Start of Extracted entries

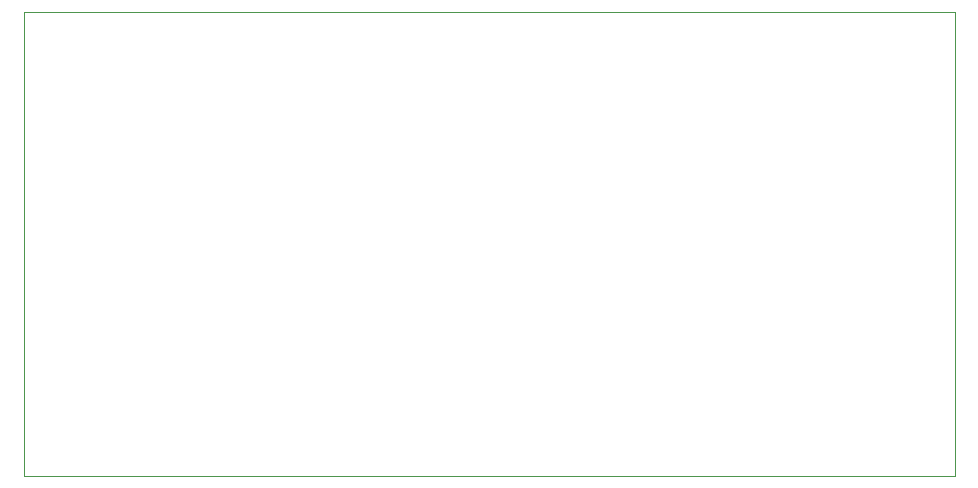
<source format=gbr>
%TF.GenerationSoftware,KiCad,Pcbnew,7.0.7*%
%TF.CreationDate,2023-09-13T14:30:02-04:00*%
%TF.ProjectId,Alim,416c696d-2e6b-4696-9361-645f70636258,rev?*%
%TF.SameCoordinates,Original*%
%TF.FileFunction,Profile,NP*%
%FSLAX46Y46*%
G04 Gerber Fmt 4.6, Leading zero omitted, Abs format (unit mm)*
G04 Created by KiCad (PCBNEW 7.0.7) date 2023-09-13 14:30:02*
%MOMM*%
%LPD*%
G01*
G04 APERTURE LIST*
%TA.AperFunction,Profile*%
%ADD10C,0.100000*%
%TD*%
G04 APERTURE END LIST*
D10*
X99690000Y-76850000D02*
X178490000Y-76850000D01*
X178490000Y-116150000D01*
X99690000Y-116150000D01*
X99690000Y-76850000D01*
M02*

</source>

End of Extracted entries

## Requirement
Apart from the images, retype the full material exactly as written.

## Response
<source format=gbr>
%TF.GenerationSoftware,KiCad,Pcbnew,7.0.7*%
%TF.CreationDate,2023-09-13T14:30:02-04:00*%
%TF.ProjectId,Alim,416c696d-2e6b-4696-9361-645f70636258,rev?*%
%TF.SameCoordinates,Original*%
%TF.FileFunction,Profile,NP*%
%FSLAX46Y46*%
G04 Gerber Fmt 4.6, Leading zero omitted, Abs format (unit mm)*
G04 Created by KiCad (PCBNEW 7.0.7) date 2023-09-13 14:30:02*
%MOMM*%
%LPD*%
G01*
G04 APERTURE LIST*
%TA.AperFunction,Profile*%
%ADD10C,0.100000*%
%TD*%
G04 APERTURE END LIST*
D10*
X99690000Y-76850000D02*
X178490000Y-76850000D01*
X178490000Y-116150000D01*
X99690000Y-116150000D01*
X99690000Y-76850000D01*
M02*

</source>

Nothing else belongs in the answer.